Run the following command:

$ sudo grep "CRON" /var/log/syslog | tail -5
Mar 25 03:00:01 nerv-srv CRON[4501]: (kaji) CMD (/home/kaji/bin/backup.sh >> /home/kaji/logs/backup.log 2>&1)
Mar 25 04:00:01 nerv-srv CRON[4812]: (kaji) CMD (/home/kaji/bin/report.sh)
Mar 25 05:00:01 nerv-srv CRON[5103]: (kaji) CMD (/home/kaji/bin/backup.sh >> /home/kaji/logs/backup.log 2>&1)
Mar 25 06:00:01 nerv-srv CRON[5441]: (kaji) CMD (/home/kaji/bin/report.sh)
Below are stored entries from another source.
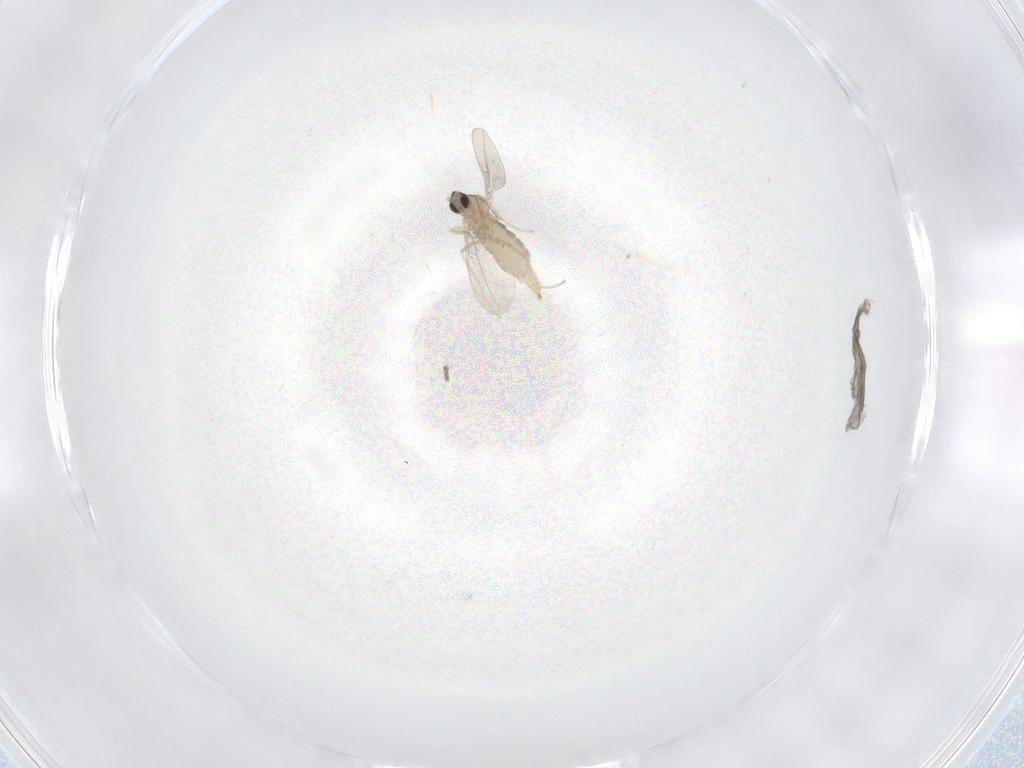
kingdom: Animalia
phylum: Arthropoda
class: Insecta
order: Diptera
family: Cecidomyiidae
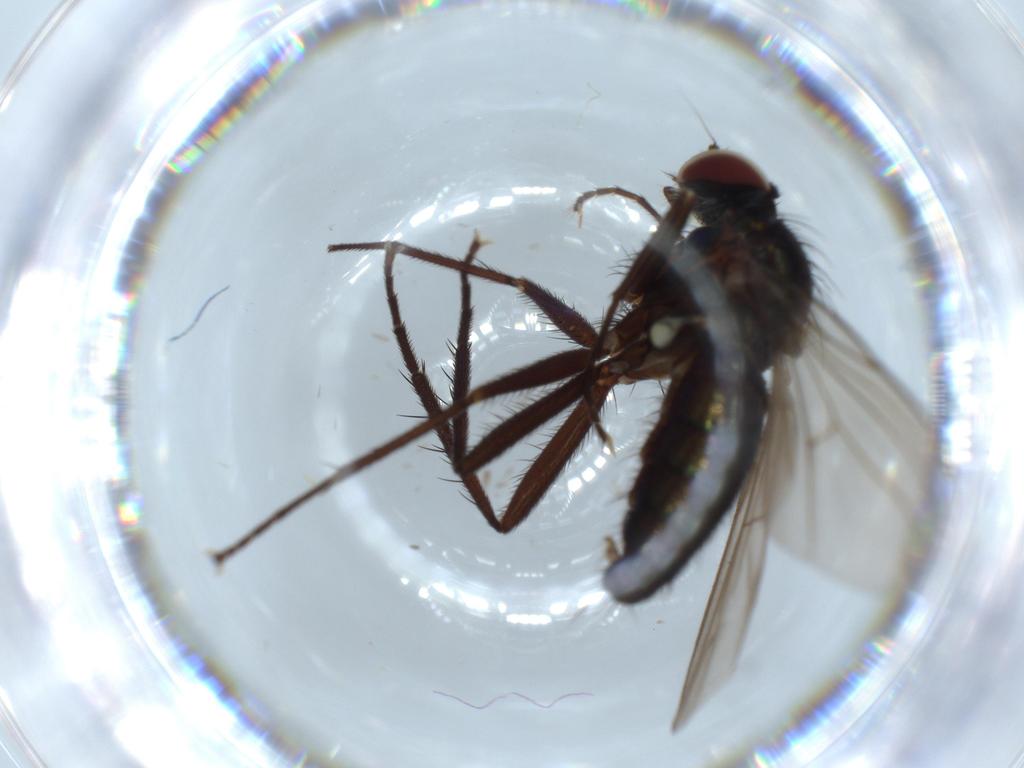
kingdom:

Mar 25 07:00:01 nerv-srv CRON[5782]: (kaji) CMD (/home/kaji/bin/backup.sh >> /home/kaji/logs/backup.log 2>&1)

The log files under /var/log are the starting point for understanding the state of a Linux server, investigating incidents, and conducting security audits. Log files are rotated periodically by logrotate (compressed and managed by generation) to prevent disk space from being exhausted. The logrotate configuration is stored in /etc/logrotate.conf and /etc/logrotate.d/. On systems using systemd, logs for many services are managed in a binary journal format rather than as plain files. In that case, use the journalctl command to access them. Log forwarding and aggregation is handled by rsyslog (/etc/rsyslog.conf), which also supports centralizing logs on a remote server. To automatically block unauthorized SSH access, combine fail2ban with auth.log so that offending IP addresses are blocked automatically. For details on password authentication and public key authentication, see the passwd / shadow and ssh / authorized_keys pages.